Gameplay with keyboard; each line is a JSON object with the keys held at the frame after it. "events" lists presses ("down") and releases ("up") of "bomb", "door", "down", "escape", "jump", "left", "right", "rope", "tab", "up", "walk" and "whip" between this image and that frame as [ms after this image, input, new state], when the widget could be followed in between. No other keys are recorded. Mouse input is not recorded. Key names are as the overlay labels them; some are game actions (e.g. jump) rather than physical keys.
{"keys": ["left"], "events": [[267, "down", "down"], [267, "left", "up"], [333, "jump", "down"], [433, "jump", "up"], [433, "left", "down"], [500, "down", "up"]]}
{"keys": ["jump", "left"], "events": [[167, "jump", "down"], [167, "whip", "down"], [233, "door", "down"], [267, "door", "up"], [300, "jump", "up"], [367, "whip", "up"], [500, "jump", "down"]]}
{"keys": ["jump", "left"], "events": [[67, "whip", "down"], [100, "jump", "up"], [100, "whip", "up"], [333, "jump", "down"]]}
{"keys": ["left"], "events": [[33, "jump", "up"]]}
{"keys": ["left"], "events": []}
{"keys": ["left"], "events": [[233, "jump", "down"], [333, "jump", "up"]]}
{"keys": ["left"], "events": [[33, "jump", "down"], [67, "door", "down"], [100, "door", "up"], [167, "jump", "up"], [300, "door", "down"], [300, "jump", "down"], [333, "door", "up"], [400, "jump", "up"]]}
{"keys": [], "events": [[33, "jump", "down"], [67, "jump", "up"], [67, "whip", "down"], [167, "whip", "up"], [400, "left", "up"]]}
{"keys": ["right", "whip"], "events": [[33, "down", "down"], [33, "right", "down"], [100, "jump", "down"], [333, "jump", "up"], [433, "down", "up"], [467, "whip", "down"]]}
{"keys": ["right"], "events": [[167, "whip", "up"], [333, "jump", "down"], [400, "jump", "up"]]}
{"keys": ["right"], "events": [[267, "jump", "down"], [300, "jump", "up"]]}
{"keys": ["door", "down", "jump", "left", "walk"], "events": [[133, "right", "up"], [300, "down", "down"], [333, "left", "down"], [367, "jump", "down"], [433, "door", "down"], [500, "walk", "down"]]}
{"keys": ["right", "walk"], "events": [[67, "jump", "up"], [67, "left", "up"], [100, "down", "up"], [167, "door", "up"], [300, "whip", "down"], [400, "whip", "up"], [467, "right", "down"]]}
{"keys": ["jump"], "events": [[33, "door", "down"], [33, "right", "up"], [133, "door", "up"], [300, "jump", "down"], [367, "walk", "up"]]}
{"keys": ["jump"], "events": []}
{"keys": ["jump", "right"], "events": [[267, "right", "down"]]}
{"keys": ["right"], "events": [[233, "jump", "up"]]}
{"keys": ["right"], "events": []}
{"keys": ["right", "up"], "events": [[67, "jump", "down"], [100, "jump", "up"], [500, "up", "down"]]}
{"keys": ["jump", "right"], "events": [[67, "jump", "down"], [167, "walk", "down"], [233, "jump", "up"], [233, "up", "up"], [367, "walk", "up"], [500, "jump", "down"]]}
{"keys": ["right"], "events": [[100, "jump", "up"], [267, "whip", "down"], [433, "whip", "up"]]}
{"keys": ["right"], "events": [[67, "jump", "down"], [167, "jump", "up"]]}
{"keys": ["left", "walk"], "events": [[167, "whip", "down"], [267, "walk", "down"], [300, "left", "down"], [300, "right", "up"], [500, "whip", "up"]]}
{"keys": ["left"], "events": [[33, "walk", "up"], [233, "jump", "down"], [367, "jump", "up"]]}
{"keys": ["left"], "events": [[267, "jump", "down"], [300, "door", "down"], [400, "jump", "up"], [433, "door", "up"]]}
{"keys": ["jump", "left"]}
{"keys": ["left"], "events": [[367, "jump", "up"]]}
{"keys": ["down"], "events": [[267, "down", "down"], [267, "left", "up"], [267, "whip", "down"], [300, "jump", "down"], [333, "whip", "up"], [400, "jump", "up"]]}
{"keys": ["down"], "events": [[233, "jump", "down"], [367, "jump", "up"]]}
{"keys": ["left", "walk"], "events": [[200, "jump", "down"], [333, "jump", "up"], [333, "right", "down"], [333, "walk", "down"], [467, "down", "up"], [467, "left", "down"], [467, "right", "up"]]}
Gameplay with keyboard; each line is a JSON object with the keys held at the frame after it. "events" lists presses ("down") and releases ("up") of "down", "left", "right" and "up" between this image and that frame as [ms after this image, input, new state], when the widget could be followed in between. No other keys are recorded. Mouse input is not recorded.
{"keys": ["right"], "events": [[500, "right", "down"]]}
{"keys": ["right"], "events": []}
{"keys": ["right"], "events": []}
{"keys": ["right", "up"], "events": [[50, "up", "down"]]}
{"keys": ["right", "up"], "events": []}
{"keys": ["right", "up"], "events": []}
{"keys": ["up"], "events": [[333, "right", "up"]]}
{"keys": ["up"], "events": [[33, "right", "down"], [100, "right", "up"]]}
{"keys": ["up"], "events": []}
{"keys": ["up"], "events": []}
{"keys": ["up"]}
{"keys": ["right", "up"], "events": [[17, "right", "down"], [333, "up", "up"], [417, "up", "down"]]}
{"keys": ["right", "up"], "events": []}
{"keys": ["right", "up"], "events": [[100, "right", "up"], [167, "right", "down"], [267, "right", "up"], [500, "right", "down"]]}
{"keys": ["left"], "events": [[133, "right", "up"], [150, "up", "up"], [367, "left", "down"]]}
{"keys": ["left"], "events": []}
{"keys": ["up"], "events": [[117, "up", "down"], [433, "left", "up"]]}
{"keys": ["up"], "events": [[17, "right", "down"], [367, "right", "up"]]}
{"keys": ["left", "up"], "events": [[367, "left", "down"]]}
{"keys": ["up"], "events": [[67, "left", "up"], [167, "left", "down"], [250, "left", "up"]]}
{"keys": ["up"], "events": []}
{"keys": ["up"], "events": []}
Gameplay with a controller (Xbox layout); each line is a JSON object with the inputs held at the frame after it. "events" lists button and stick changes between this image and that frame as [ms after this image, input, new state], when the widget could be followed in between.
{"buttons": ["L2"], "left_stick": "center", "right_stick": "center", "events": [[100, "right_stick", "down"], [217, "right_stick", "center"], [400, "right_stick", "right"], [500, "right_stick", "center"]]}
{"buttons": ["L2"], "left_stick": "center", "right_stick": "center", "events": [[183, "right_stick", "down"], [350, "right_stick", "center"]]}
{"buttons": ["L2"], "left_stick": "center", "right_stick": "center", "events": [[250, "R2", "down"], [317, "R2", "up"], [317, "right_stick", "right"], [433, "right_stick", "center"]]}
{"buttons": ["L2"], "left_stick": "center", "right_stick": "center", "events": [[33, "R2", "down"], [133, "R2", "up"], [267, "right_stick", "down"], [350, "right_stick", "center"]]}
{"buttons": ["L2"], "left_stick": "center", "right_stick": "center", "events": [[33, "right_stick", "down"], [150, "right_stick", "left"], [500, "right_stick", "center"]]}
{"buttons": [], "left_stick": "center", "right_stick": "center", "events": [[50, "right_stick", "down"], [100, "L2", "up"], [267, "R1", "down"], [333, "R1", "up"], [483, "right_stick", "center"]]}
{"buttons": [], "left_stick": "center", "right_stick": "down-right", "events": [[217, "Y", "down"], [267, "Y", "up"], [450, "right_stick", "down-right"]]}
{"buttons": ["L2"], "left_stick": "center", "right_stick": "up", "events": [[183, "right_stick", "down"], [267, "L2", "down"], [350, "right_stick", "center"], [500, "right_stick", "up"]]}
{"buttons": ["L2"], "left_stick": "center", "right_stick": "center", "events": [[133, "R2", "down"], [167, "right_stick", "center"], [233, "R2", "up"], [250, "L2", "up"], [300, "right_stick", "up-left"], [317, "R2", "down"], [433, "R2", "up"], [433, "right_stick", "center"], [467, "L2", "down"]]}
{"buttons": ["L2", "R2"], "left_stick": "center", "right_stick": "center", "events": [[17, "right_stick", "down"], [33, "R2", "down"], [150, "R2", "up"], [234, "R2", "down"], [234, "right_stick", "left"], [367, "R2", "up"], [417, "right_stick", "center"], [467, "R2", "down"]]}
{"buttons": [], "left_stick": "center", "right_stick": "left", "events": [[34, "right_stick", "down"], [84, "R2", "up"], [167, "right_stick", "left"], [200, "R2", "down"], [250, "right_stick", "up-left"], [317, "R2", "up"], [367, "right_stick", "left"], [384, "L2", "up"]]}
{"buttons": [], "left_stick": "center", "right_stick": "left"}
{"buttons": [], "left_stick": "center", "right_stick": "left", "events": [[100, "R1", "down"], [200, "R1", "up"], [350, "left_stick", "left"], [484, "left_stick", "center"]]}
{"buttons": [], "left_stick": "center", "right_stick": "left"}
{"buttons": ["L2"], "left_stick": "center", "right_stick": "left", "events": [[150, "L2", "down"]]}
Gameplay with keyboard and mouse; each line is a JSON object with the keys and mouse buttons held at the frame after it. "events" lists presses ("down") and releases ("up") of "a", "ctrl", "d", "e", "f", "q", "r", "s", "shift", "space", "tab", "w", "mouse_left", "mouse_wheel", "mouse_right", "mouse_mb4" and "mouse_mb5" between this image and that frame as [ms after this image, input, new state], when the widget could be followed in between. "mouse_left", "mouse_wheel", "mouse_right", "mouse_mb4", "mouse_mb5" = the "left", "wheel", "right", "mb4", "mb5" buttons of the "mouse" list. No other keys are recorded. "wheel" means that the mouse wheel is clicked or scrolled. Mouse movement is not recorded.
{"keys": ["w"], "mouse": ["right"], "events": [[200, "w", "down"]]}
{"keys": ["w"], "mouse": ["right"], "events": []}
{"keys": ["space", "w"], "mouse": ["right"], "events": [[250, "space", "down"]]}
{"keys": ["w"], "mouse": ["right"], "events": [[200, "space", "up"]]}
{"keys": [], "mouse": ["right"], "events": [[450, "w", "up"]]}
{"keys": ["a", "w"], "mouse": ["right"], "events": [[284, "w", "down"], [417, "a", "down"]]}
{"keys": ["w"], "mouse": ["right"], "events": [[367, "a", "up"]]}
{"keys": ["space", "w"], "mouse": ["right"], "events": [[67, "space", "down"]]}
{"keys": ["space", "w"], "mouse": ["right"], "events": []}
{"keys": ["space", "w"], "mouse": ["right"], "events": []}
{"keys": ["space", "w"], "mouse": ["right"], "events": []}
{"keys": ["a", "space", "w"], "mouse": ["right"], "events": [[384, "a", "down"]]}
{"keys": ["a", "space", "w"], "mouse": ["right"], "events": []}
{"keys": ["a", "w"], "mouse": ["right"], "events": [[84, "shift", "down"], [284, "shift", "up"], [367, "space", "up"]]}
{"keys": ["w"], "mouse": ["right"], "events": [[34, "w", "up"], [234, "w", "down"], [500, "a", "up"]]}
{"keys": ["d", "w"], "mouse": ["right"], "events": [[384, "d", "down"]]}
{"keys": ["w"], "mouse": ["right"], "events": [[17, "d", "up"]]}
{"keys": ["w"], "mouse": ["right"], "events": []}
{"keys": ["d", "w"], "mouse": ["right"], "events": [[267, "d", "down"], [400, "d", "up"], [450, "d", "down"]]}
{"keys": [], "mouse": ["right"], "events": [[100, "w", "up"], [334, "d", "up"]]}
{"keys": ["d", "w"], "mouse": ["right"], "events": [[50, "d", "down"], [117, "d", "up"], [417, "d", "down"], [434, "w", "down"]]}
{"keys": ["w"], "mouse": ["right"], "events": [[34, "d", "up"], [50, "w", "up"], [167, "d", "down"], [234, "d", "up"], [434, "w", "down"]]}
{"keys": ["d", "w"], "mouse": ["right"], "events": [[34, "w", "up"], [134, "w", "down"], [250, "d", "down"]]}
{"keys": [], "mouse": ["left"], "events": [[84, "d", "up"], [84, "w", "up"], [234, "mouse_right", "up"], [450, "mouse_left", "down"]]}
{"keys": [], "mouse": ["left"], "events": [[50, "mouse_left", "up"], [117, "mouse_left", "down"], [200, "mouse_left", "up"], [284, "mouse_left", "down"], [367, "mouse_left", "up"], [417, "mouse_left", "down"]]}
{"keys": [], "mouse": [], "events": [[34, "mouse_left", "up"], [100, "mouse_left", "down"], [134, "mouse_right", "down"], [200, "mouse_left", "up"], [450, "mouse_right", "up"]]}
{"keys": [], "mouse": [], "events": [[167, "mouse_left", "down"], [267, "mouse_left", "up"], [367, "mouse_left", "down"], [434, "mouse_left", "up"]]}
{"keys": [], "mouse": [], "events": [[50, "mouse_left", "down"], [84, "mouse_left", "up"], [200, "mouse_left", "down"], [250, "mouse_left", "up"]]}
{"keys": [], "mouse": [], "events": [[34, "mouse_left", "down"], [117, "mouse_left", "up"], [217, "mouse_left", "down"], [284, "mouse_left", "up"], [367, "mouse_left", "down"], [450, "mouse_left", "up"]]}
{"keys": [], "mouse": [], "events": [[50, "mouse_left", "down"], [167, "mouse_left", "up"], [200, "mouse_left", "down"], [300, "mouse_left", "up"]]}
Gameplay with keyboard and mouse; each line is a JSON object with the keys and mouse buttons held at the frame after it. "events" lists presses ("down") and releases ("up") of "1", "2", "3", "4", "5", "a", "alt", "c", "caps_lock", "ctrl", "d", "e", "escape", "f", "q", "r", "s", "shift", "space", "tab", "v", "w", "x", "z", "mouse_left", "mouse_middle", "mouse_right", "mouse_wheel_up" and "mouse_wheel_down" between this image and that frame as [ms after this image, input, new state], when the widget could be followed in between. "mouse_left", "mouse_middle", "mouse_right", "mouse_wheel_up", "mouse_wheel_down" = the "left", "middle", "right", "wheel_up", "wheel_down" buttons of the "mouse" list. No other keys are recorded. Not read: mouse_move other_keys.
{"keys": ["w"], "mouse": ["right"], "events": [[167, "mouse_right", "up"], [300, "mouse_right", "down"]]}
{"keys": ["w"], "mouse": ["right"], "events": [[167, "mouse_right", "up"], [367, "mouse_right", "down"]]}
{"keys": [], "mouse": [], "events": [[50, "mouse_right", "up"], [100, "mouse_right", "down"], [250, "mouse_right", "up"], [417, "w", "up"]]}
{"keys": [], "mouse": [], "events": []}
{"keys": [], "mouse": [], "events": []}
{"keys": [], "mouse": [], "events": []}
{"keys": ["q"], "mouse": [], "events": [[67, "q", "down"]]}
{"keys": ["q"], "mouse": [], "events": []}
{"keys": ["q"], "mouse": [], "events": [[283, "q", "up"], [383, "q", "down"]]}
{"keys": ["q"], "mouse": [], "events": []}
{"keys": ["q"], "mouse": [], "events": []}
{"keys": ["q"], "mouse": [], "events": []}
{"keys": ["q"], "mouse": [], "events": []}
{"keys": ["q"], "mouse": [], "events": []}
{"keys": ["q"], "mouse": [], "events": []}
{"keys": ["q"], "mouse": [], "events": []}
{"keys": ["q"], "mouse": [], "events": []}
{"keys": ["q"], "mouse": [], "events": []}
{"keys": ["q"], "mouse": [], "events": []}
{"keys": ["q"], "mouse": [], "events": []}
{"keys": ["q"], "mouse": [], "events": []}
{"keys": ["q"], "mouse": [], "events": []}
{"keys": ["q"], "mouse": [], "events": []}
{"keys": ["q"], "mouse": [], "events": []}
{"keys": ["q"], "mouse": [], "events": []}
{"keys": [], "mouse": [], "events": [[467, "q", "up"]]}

■ **EXERCISE DIRECTIONS**
Scan the material for "shift" and copy the lines that hold it.

■ **SOLUTION TO THIS TASK**
Gameplay with keyboard and mouse; each line is a JSON object with the keys and mouse buttons held at the frame after it. "events" lists presses ("down") and releases ("up") of "a", "ctrl", "d", "e", "f", "q", "r", "s", "shift", "space", "tab", "w", "mouse_left", "mouse_wheel", "mouse_right", "mouse_mb4" and "mouse_mb5" between this image and that frame as [ms after this image, input, new state], when the widget could be followed in between. "mouse_left", "mouse_wheel", "mouse_right", "mouse_mb4", "mouse_mb5" = the "left", "wheel", "right", "mb4", "mb5" buttons of the "mouse" list. No other keys are recorded. "wheel" means that the mouse wheel is clicked or scrolled. Mouse movement is not recorded.
{"keys": ["a", "w"], "mouse": ["right"], "events": [[84, "shift", "down"], [284, "shift", "up"], [367, "space", "up"]]}
Gameplay with keyboard and mouse; each line is a JSON object with the keys and mouse buttons held at the frame after it. "events" lists presses ("down") and releases ("up") of "1", "2", "3", "4", "5", "a", "alt", "c", "caps_lock", "ctrl", "d", "e", "escape", "f", "q", "r", "s", "shift", "space", "tab", "v", "w", "x", "z", "mouse_left", "mouse_middle", "mouse_right", "mouse_wheel_up" and "mouse_wheel_down" between this image and that frame as [ms after this image, input, new state], when the widget could be followed in between. "mouse_left", "mouse_middle", "mouse_right", "mouse_wheel_up", "mouse_wheel_down" = the "left", "middle", "right", "wheel_up", "wheel_down" buttons of the "mouse" list. No other keys are recorded. Not read: mouse_move other_keys.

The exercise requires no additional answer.